Shorter characters, longer characters, extra height for bitmap modes.

[reifsnyderb]

With Antic reverse engineered, has anyone made a replacement chip on an FPGA?

[Rybags]

Not that I'm aware of... but do we have total knowledge of the internal workings?

 

With GTIA we have 2 that I know of - Sophia 2 is a complete dropin replacement.  VBXE duplicates much of what GTIA does (graphical output) but omits many things and has some anomolies with it's graphics also - I believe GTIA colour only mode doesn't work properly and I don't think it replicates the behaviour where changing a PM object size at the right time can make it display solid for the remainder of a scanline.

 

But, among the custom chips it's probably the least required.  Pokey has been done also but not sure if 100% complete/replicated and they are becoming scarce and in demand for stereo/quad usage.  GTIA generates the display output so logical that we'd have that for RGB and digital output options.

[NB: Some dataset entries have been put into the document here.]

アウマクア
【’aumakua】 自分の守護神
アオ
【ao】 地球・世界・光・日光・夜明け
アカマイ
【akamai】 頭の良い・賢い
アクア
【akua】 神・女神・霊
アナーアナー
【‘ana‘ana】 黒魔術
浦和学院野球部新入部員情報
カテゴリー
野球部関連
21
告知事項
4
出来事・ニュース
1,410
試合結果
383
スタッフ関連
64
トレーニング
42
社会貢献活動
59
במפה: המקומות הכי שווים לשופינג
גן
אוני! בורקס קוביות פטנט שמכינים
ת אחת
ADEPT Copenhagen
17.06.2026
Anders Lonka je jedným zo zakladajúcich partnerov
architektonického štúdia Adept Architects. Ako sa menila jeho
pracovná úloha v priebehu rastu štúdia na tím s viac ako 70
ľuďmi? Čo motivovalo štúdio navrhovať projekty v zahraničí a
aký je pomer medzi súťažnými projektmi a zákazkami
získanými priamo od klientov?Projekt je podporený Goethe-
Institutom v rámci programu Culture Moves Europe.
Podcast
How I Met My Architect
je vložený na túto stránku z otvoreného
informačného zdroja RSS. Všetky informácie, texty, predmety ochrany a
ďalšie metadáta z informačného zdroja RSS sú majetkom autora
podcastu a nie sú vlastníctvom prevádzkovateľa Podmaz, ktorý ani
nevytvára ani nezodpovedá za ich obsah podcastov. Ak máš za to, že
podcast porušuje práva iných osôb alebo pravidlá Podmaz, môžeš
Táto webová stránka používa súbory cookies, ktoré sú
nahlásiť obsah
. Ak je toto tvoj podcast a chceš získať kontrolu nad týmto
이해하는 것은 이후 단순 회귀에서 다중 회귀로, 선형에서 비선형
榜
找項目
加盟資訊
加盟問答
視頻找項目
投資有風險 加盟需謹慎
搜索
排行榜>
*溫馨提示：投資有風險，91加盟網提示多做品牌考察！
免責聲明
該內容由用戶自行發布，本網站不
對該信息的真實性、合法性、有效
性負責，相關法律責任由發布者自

Antic - there's not really any great advantage in using a replicated one vs original.  But there's probably huge scope for an enhanced Antic - think stuff like blitter, extra graphics modes etc.

[reifsnyderb]

 

3 minutes ago, Rybags said:

Not that I'm aware of... but do we have total knowledge of the internal workings?

Are there parts of the schematic posted earlier in this thread that aren't complete?